> _WHAT IS BEING ASKED_:
Please tally how many lines in the entries below include the word "round", giving only the number.

Stored data entries:
^^^^^^^^^^^^^^^^
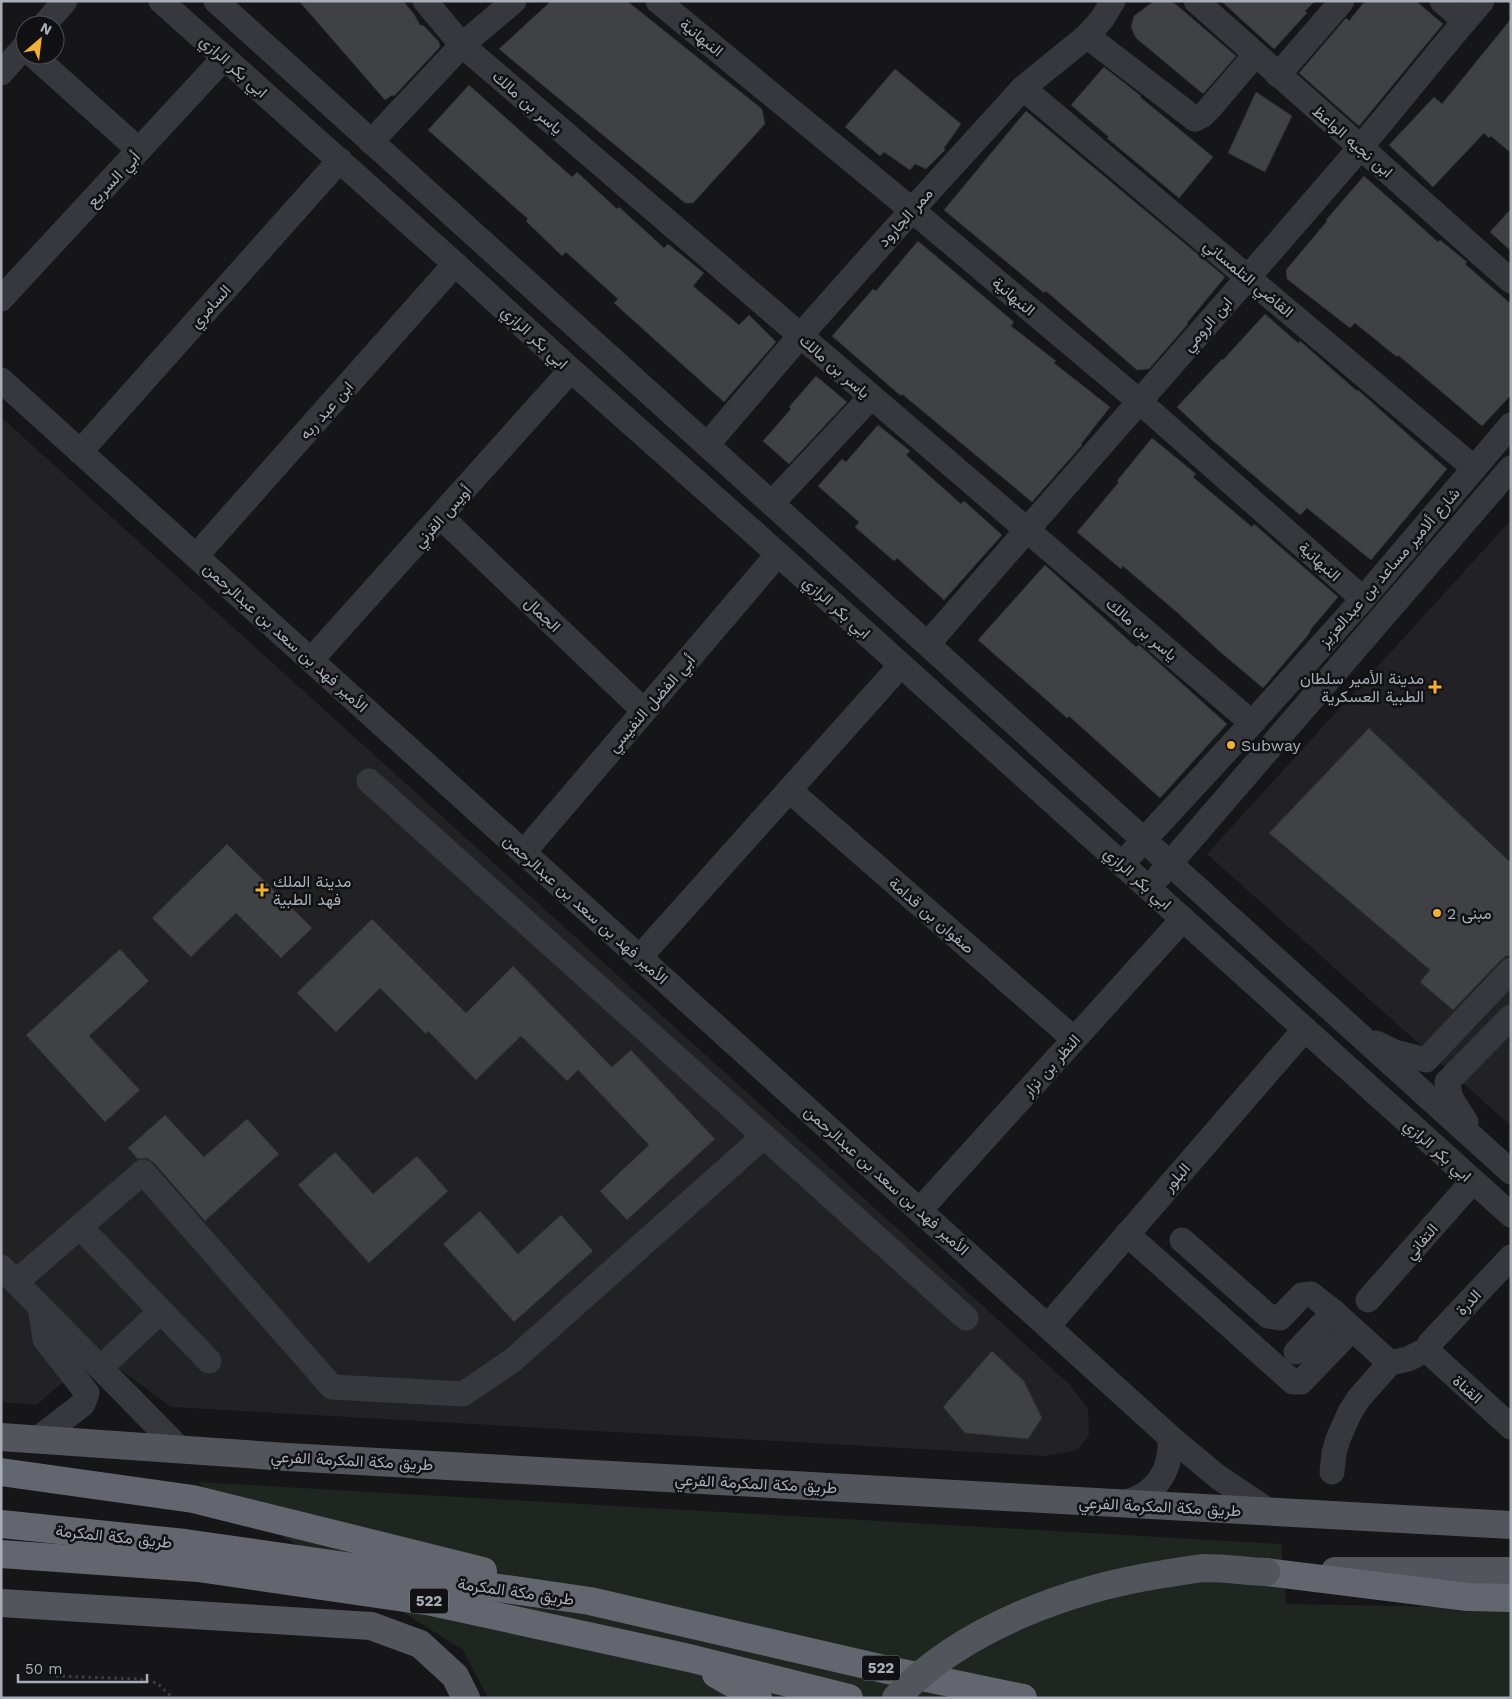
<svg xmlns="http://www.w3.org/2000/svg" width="1512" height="1699" font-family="'Work Sans',Vazirmatn,sans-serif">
  <rect width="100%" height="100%" fill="#161618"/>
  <!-- built -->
  <g fill="#222225">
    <path d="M1,417L1069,1384L1088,1408L1089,1435L1077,1450L1045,1456L171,1407L121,1370L94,1362L82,1365L37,1405L1,1402Z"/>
    <path d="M1511,520V1126L1207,854Z"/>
  </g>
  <!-- green -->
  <path fill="#1e261f" d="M197,1482L1281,1544L1286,1604L1511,1608V1698H488L463,1650Z"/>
  <!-- building -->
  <g fill="#404145" stroke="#303034">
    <path d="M299,1H403L414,14L420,25L424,26L439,42L440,47L394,96L392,95L385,100Z"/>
    <path d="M551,1H627L762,109L765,124L693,203H685L499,49Z"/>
    <path d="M1154,1H1172L1236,56L1204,93H1202L1136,38L1131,27L1134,16Z"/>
    <path d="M1221,1H1315L1305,11L1307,13L1274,49Z"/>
    <path d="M1365,1H1416L1443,24L1359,126L1299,73L1346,18L1349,21Z"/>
    <path d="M1511,19V153L1491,136L1489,138L1484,133L1433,187L1389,145L1434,97L1442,104Z"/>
    <path d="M1104,67L1141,96L1140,97L1213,157L1179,198L1107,138L1109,137L1071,105Z"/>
    <path d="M895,69L961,124L944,148L945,150L926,169L915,164L910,170L884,152L880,156L845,127Z"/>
    <path d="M469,85L572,177L577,172L617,209L619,207L664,248L668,244L704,273L693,286L739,325L749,315L776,342L724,402L614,303L618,299L566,252L562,256L526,221L528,219L428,130Z"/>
    <path d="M1256,92L1292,116L1265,172L1228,153Z"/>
    <path d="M1026,111L1225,277L1187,323L1188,324L1149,369L1137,370L1046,291L1044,293L944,210Z"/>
    <path d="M1364,176L1438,242L1440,240L1467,262L1465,264L1511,304V395L1482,426L1398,355L1397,357L1355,323L1350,328L1287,279L1286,270L1327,221L1326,220Z"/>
    <path d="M1511,209V251L1490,232Z"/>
    <path d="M918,241L1014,322L1011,326L1056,361L1054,363L1110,407L1081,444L1082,445L1032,502L902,394L901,396L832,336L873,289L876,291Z"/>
    <path d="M1265,314L1298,343L1300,341L1357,391L1358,390L1447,469L1371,560L1307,508L1300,515L1212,440L1177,407L1222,359L1223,360Z"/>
    <path d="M816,376L847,402L789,464L763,441L791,409L789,407Z"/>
    <path d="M878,425L910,451L906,455L961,504L964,501L1002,535L944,600L897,558L894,561L855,527L859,522L818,486L842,459L846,462Z"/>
    <path d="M1152,438L1196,474L1193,477L1252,527L1254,524L1338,597L1311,629L1308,635L1263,688L1218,650L1179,614L1123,566L1121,569L1077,532L1119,482L1117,481Z"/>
    <path d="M1045,565L1136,647L1139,645L1227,724L1160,798L1069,716L1067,718L978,640Z"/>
    <path d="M1369,728L1511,863V956H1506L1501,960L1453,1010L1420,982L1430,970L1269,833Z"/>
    <path d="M227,844L312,928L281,958L236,913L191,957L152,918Z"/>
    <path d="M372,919L466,1013L513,966L612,1067L631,1050L715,1139L627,1220L600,1191L649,1145L578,1070L567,1081L521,1036L476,1080L428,1031L426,1034L380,988L336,1032L297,993Z"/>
    <path d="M120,949L149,981L89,1036L140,1090L105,1122L26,1035Z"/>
    <path d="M165,1115L204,1157L247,1119L279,1154L205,1221L154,1163L147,1158L138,1159L128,1148Z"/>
    <path d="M335,1152L373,1194L417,1156L448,1191L369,1263L298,1185Z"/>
    <path d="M480,1211L518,1254L561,1215L593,1251L514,1322L443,1244Z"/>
    <path d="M992,1351L1024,1381L1042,1418L1028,1439L965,1433L943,1407Z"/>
  </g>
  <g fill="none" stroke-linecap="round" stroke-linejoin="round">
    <!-- path -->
    <path stroke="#3d3f44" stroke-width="3" stroke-dasharray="2.5 4" stroke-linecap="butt" d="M56,1676L140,1679L157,1683L173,1698"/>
    <!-- minor -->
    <g stroke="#37383d" stroke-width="25">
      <path d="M161,1L455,264L571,370L778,554L1511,1215"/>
      <path d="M216,1L1511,1172"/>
      <path d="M425,1L462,45L1252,723"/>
      <path d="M658,1L912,210L1140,402L1363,599"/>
      <path d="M1196,1L1511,281"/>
      <path d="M1442,1L1465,21"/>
      <path d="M44,25L65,1"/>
      <path d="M1087,36L1195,119L1203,115L1209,109L1255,55"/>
      <path d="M33,55L139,150"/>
      <path d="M1,73L25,46"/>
      <path d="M1278,75L1342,1"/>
      <path d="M1023,88L1474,468"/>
      <path d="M371,142L462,45L514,1"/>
      <path d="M1,299L224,58"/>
      <path d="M1,380L1170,1437L1218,1477L1269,1511"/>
      <path d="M707,445L800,336L912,210L1023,88L1087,36L1102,19L1113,1"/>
      <path d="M80,452L340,160"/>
      <path d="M772,503L871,397"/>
      <path d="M441,517L644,711"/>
      <path d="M196,556L455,264"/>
      <path d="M928,644C1071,478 1217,315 1359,149C1401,100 1440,49 1482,1"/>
      <path d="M311,660L571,370"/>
      <path d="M369,781L966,1318"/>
      <path d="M789,790L1074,1039"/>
      <path d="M524,852L778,554"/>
      <path d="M1133,852L1252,723L1363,599L1511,425"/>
      <path d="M1160,875L1511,468"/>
      <path d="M640,957L901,665"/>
      <path d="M1376,1043L1395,1052L1426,1060L1511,970"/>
      <path d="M1466,1122L1451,1098L1447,1082L1511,1017"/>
      <path d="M920,1210L1183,919"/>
      <path d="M80,1227L209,1361"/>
      <path d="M1127,1234L1293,1382H1301L1352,1329"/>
      <path d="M1182,1240L1268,1316L1280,1318L1302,1295L1311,1294L1334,1312L1390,1363"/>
      <path d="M1,1267L180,1449"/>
      <path d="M16,1282L143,1172L332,1387L463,1394L513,1360L764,1136"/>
      <path d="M1368,1300L1473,1181"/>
      <path d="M1048,1326L1305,1029"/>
      <path d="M1428,1349L1430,1343L1511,1257"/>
      <path d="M1428,1349L1431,1354L1511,1427"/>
      <path d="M1296,1352L1334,1312"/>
      <path d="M112,1357L161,1311"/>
      <path d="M36,1440L83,1404L87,1393L45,1339L40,1307"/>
      <path d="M1332,1472L1334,1453L1338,1439L1350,1412L1359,1398L1390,1363L1408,1359L1428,1349"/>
      <path d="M1118,1504C1154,1497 1172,1474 1170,1437"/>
    </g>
    <!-- major -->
    <g stroke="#53555c" stroke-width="28">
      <path d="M1,1437L287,1457L1511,1525"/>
      <path d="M1335,1571H1511"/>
      <path d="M1,1603L371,1626L420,1644L455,1676L466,1698"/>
    </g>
    <!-- highway -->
    <g stroke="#63666e" stroke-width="28">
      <path d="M1,1472L193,1499L483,1571"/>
      <path d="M1,1524L185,1543L590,1601L888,1670L1023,1698"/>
      <path d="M1,1554L198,1568L432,1602L689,1658L849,1698"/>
      <path d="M1266,1572L1468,1597L1511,1598"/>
      <path d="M716,1674L758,1698"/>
    </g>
    <!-- major-bridge -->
    <path stroke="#53555c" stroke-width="28" d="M896,1698C961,1628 1072,1588 1164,1574C1177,1572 1192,1569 1205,1568C1225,1568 1246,1571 1266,1572"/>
  </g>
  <!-- markers -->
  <g fill="#f2b134" stroke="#111113" stroke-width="2">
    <path d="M1432.5 679.5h5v5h5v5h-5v5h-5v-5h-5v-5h5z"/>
    <circle cx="1231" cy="745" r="5"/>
    <path d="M259.5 882.5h5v5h5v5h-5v5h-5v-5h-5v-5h5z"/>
    <circle cx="1437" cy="913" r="5"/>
  </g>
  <g text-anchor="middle" stroke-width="5" stroke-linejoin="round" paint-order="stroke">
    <!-- shield labels -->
    <g fill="#111113" stroke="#7b7e86" stroke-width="1">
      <rect x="410" y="1588.5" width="38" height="25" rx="4"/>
      <rect x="862" y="1655.5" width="38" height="25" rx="4"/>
    </g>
    <g font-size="15" font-weight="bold" fill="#a8adb8">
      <text x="429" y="1606">522</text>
      <text x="881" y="1673">522</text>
    </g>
    <!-- street labels -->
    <g font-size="16" fill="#a8adb8" stroke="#111113">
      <text transform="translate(702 37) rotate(39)" y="6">النبهانية</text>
      <text transform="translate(234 66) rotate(42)" y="6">ابي بكر الرازي</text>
      <text transform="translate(528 102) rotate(41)" y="6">ياسر بن مالك</text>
      <text transform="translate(1353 141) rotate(41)" y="6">ابن نجيه الواعظ</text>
      <text transform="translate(113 179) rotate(-47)" y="6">أبي السريع</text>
      <text transform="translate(905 217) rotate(-48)" y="6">ممر الجارود</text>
      <text transform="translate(1249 278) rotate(40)" y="6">القاضي التلمساني</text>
      <text transform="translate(1014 296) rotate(40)" y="6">النبهانية</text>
      <text transform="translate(210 306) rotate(-48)" y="6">السامري</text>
      <text transform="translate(1207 324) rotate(-49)" y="6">ابن الرومي</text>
      <text transform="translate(535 337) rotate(43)" y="6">ابي بكر الرازي</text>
      <text transform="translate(835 366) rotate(41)" y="6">ياسر بن مالك</text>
      <text transform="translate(326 410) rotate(-48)" y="6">ابن عبد ربه</text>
      <text transform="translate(442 516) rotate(-48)" y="6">أويس القرني</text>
      <text transform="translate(1320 561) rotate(42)" y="6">النبهانية</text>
      <text transform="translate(1389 567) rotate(-49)" y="6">شارع ألامير مساعد بن عبدالعزيز</text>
      <text transform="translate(837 607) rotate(42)" y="6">ابي بكر الرازي</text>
      <text transform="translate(543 614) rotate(44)" y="6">الجمال</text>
      <text transform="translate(1142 629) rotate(40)" y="6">ياسر بن مالك</text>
      <text transform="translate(286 637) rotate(42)" y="6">الأمير فهد بن سعد بن عبدالرحمن</text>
      <text transform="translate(651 703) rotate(-49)" y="6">أبي الفضل النفيسي</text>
      <text transform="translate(1138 878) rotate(42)" y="6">ابي بكر الرازي</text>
      <text transform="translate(586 909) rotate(42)" y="6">الأمير فهد بن سعد بن عبدالرحمن</text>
      <text transform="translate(932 915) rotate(41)" y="6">صفوان بن قدامة</text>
      <text transform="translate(1051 1065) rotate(-48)" y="6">النظر بن نزار</text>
      <text transform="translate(1438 1150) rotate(42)" y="6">ابي بكر الرازي</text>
      <text transform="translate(1176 1177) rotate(-49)" y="6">البلور</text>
      <text transform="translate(887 1180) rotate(42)" y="6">الأمير فهد بن سعد بن عبدالرحمن</text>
      <text transform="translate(1421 1241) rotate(-49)" y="6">التفاني</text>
      <text transform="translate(1468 1302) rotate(-47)" y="6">الدرة</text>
      <text transform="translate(1468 1389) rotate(42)" y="6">القناة</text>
      <text transform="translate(352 1460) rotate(3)" y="6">طريق مكة المكرمة الفرعي</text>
      <text transform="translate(756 1483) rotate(3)" y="6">طريق مكة المكرمة الفرعي</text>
      <text transform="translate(1160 1506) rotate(3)" y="6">طريق مكة المكرمة الفرعي</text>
      <text transform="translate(114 1536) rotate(6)" y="6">طريق مكة المكرمة</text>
      <text transform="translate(516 1591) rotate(8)" y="6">طريق مكة المكرمة</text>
    </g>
    <!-- poi labels -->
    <g font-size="16" fill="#a8adb8" stroke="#111113" text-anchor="start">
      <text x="1424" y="684" text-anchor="end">مدينة الأمير سلطان<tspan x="1424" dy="18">الطبية العسكرية</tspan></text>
      <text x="1241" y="751">Subway</text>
      <text x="273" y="887">مدينة الملك<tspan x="273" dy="18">فهد الطبية</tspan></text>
      <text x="1447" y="919">مبنى 2</text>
    </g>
  </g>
  <!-- border -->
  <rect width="1512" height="1699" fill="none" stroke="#a8adb8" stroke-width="5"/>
  <!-- north arrow -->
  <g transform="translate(40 40) rotate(28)"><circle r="24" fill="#111113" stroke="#4d4f55"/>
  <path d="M0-4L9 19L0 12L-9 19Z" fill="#f2b134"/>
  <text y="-8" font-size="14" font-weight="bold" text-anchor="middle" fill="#a8adb8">N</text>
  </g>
  <!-- scale -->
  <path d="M18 1674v8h129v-8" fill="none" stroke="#a8adb8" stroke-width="2.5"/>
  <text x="25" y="1674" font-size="15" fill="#a8adb8" stroke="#111113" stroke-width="4" paint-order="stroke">50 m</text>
</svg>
^^^^^^^^^^^^^^^^
> _EXERCISE RESPONSE_:
2